Exercise description: Rewrite the page text of the items below, putting "UAH" in place of "грн" wherever it occurs and changing nothing else. Leave the pictures out of your answer.

*-*-*

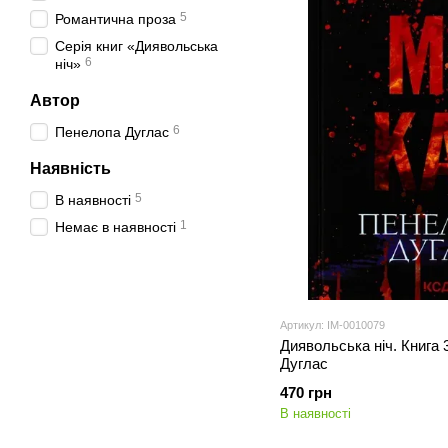
5
Романтична проза
Серія книг «Диявольська
6
ніч»
Автор
6
Пенелопа Дуглас
Наявність
5
В наявності
1
Немає в наявності
Артикул: IM-0010079
Диявольська ніч. Книга 
Дуглас
470 грн
В наявності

*-*-*

Solved problem:
5
Романтична проза
Серія книг «Диявольська
6
ніч»
Автор
6
Пенелопа Дуглас
Наявність
5
В наявності
1
Немає в наявності
Артикул: IM-0010079
Диявольська ніч. Книга 
Дуглас
470 UAH
В наявності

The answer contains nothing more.